I came across an interesting project last week while doing some research on OpenSolaris and zfs.  The distribution is called Nexenta.  The kernel of Nexenta is based on opensolaris, however the userspace tools are based on Debian/Ubuntu.

There is also a commercial offshoot called the Nexenta storage appliance which is a the Nexentra distribution packaged as a zfs based storage server.  Pricing is dependant on the maxium size of the storage pool.

I have downloaded the free version and am currently planning testing this distro with Gluster as well.  The FUSE project (which is required by a Gluster client to mount the filesystem) is currently not stable on opensolaris.  However I plan on using Nexenta as the server bricks of the Gluster cluster and using Linux as the client, since FUSE has no issues running on Linux.

Kontrollbase

Anyone looking for a free tool to monitor Mysql, should have a look at kontrollbase. I have contributed a few patches to Matt Reid and the project over the past few months.  I am currently using it to monitor several Mysql version 5.x sevrers.  It is a good alternative to the Mysql Enterprise Dashboard tool that Mysql offers.

Gluster 2.0

I recently went looking to see what sort of open source scalable filesystem projects existed.  I wanted to see about putting together a storage solution that would scale to upwards of 100 TB using open source software and commodity hardware.  During the search I became reacquainted with the GluserFS project.

I had configured a 3 brick ‘unify’ cluster a while back with one of their 1.3.x builds, however I had not gotten an opportunity to play with it much more after that.

After looking at the various other options out there, spending a considerable amount of time on IRC and reviewing the contents of their mailing lists, I ended up settling on GlusterFS due to it’s seemingly simple design, management, configuration and future roadmap goals.
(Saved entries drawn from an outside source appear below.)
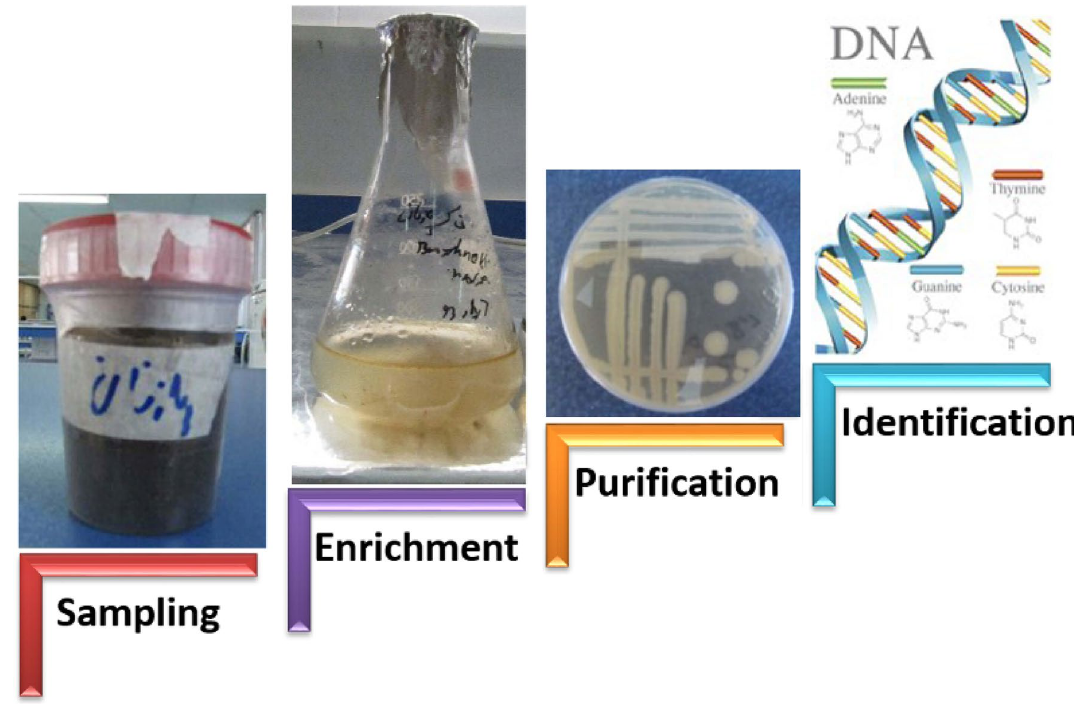
Fig. 1 Schematic representation of the isolation procedure of MJ01 and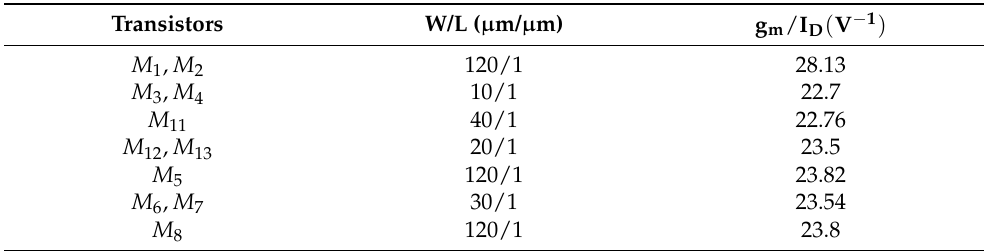
Table 1. Transistor parameters of the operational transconductance amplifier (OTA) shown in Figure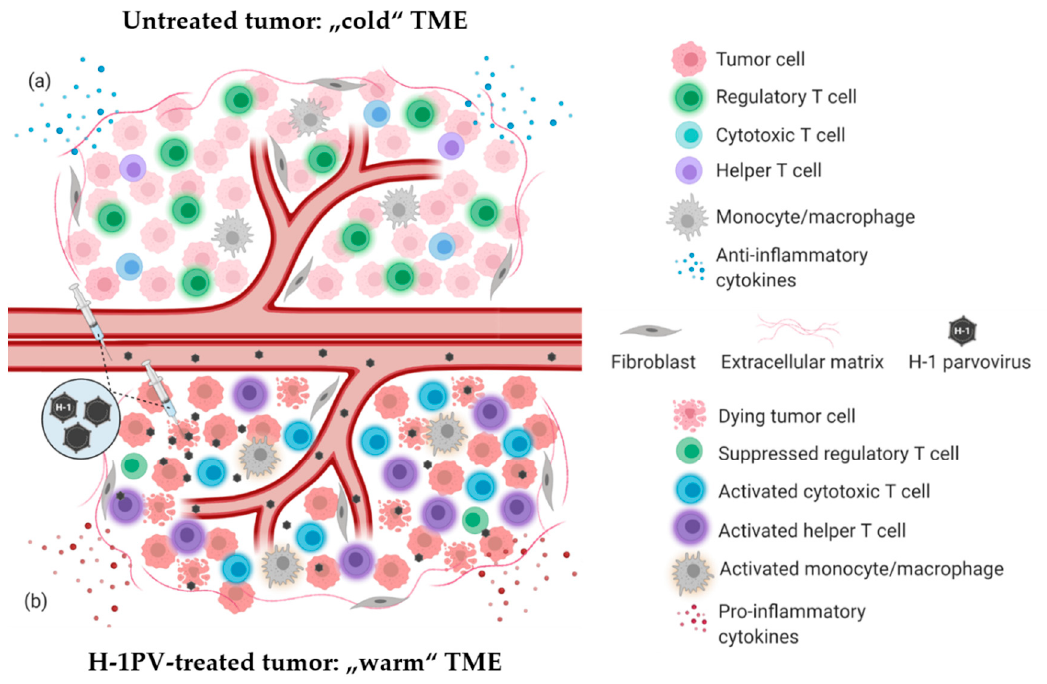
Figure 1. H-1PV-induced modulation of tumor microenvironment immune landscape. ( a ) Immunosuppressive (“cold”) tumor microenvironment (TME) of a solid tumor. The tumor is often infiltrated with abundant immunosuppressive reg- ulatory T cells (Treg)/myeloid-derived suppressor cells (MDSC). Tumor-infiltrating lymphocytes (TILs) (CD8+ CTLs, CD4+ Th cells) are scarce and/or anergic. Tumor and various TME cells produce anti-inflammatory cytokines to maintain immune suppression and facilitate tumor growth and dissemination. ( b ) Tumor infection with H-1PV results in immunogenic tumor cell death leading to the release proinflammatory cytokines, pathogen- and danger-associated molecular patterns (PAMPs and DAMPs), which alarm the immune system. The infection of tumor cells does not necessarily have to be productive for this immuno-stimulating effect to be achieved. Furthermore, abortive infection of immunocytes (CTLs, Th cells, monocytes/macrophages) with H-1PV can also lead to their activation. In contrast, H-1PV inhibits the immune suppressive functions of Treg cells. An immunological switch takes place and converts the “cold” TME into a “warmed up” (inflamed) one. Virus-mediated immuno-conversion of TME favors the mounting of enhanced antitumor immune re- sponses.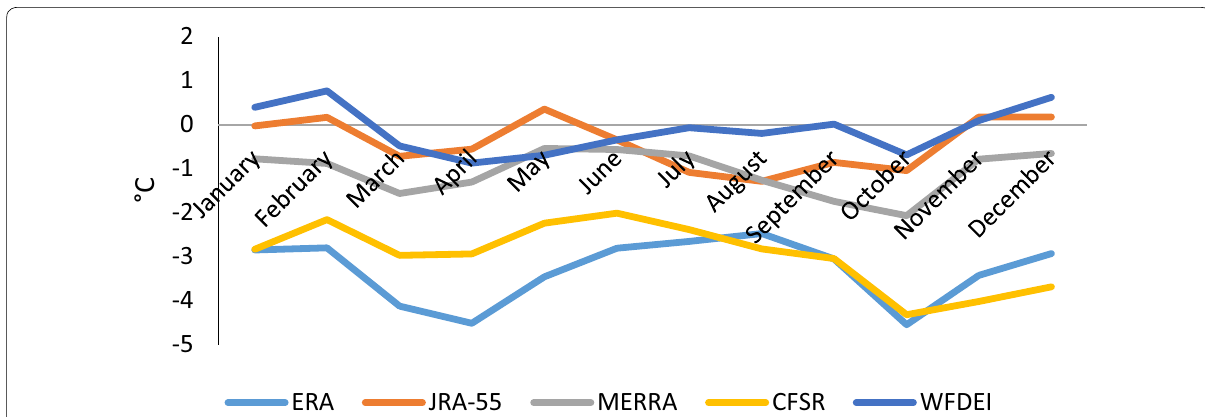
Fig. 10 Average monthly bias of mean temperature of Beas river basin for gridded and CRU temperature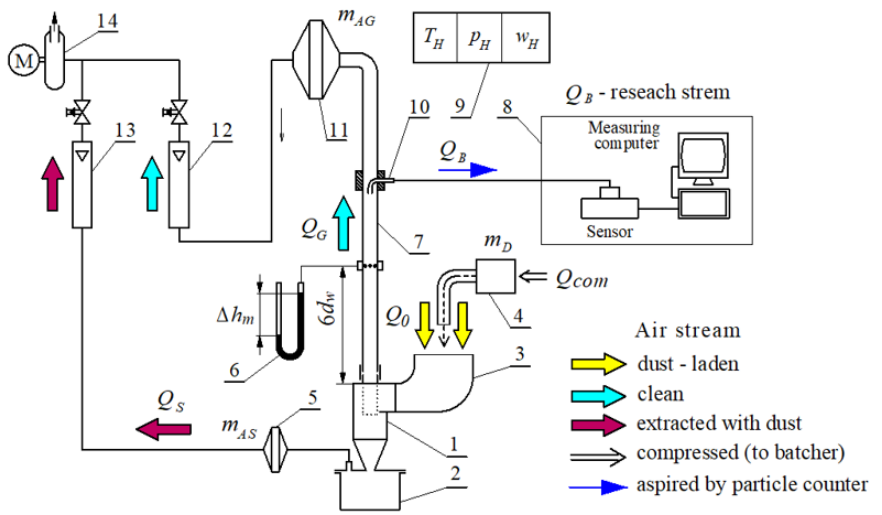
Figure 30. Schematic of cyclone test stand: 1—cyclone; 2—dust settler; 3—dust chamber; 4—dust dispenser; 5—absolute filter of dust extraction duct; 6—liquid manometer U-tube; 7—cyclone pressure drop measuring duct; 8—particle counter; 9—ambient air temperature, pressure and humidity measuring set; 10—measuring probe; 11—absolute filter of main duct; 12, 13—rotameters of main and extraction flux measuring, respectively; 14 — fan producing air flux.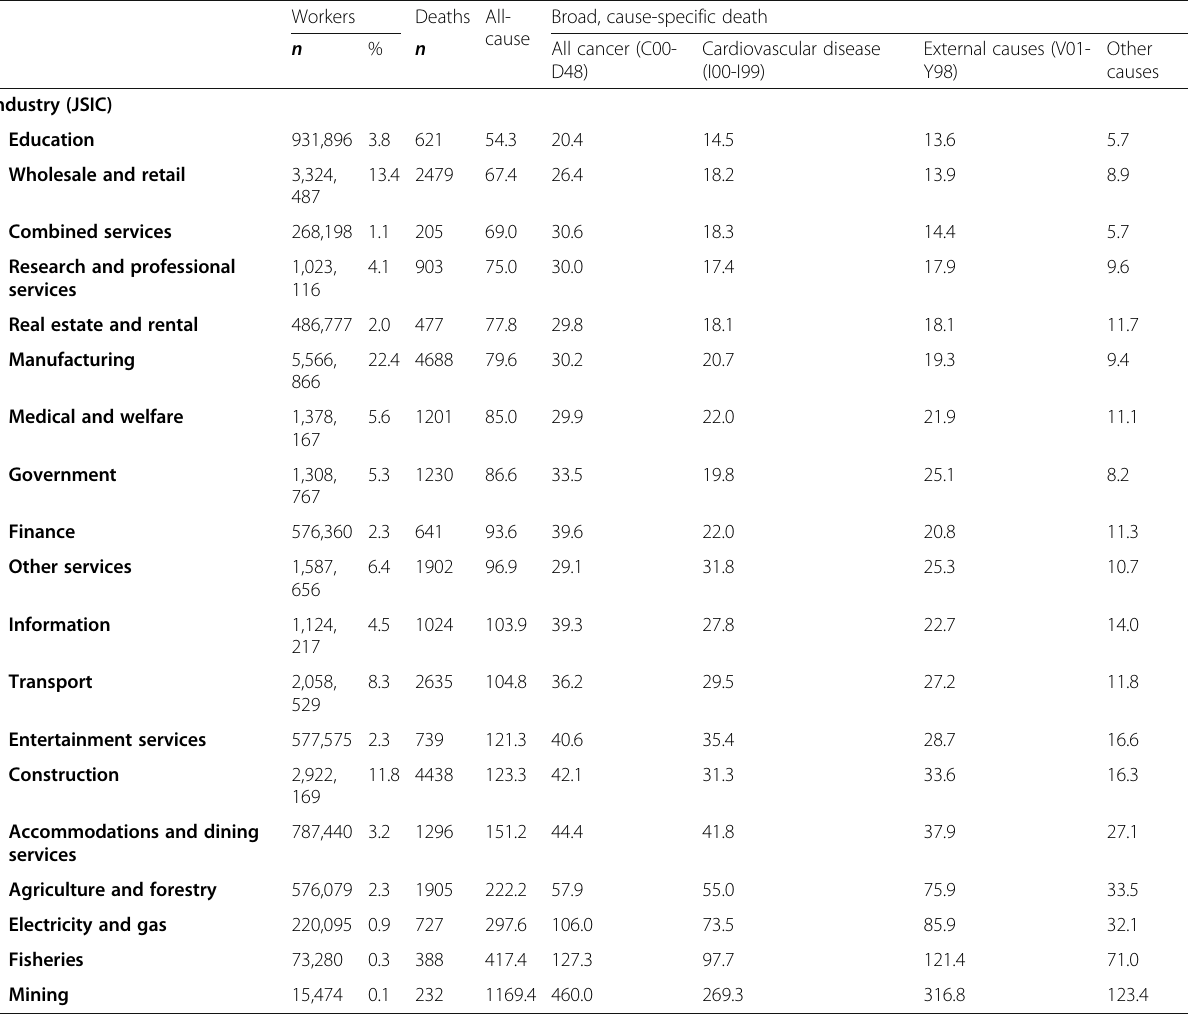
Table 3 Age-standardized mortality rates by industry in Japan during the 2015 fiscal year (per 100,000 population, males aged 25 – 64 years (among workers aged 25 – 64 years in the National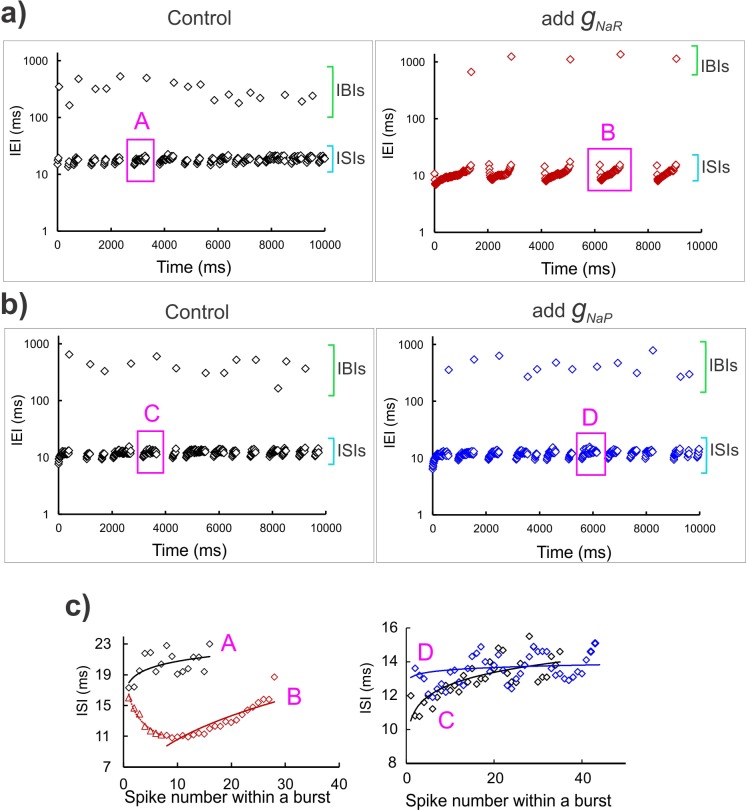
Spike timing regularity monitored by INaR.a, b) Time series graphs showing inter-event intervals (IEIs) under control condition (left panels in both a, b), and dynamic-clamp addition of gNaR (right panel in a), and gNaP (right panel in b). The green and cyan square brackets in each panel highlight the IBI and ISI range respectively. The y-axis shows IEIs on a log scale. Magenta boxes demarcate a representative burst in each case, which is expanded in the graphs in c), corresponding with the bold letters, A, B, C and D. The solid lines in (c) are power regression fit in each case; in all the panels, black open diamonds are control, maroon open diamonds correspond with gNaR application and blue open diamonds correspond with the gNaP application.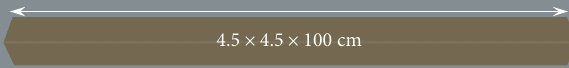
Figure 2: The outcrop sample for long core displacement experiments.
As it turns out a few days after I started my search, the gluster team released version 2.0 of their software.  At this point I have setup a 5 brick ‘distribute’ (DHT) cluster on a few of our Proxmox (OpenVZ) servers.

I now have 5 independent 4GB bricks and a 20GB mountpoint it representes to the client.  In this case I am currently exporting  CIFS (Samaba) on top of the gluster mountpoint.  I found some very useful instructions on setup, etc here.  I plan to test NFS as well at some point on some real physical hardware, due to current OpenVZ limitations on NFS servers inside of a container.

One thing I was unable to get working at this point is to have the glusterfs client and server running on the same machine.  The single client/server setup worked flawlessly on my Ubutu laptop, so I suspect that is just an OpenVZ issue that I need to work out.

Commencement post!

Welcome to shainmiley.com. I plan to use this blog to discuss some of the technological issues that I encounter on a day to day basis.  Topics will include Linux, scaling infrastructure, cloud computing, Mysql, open source,  storage etc.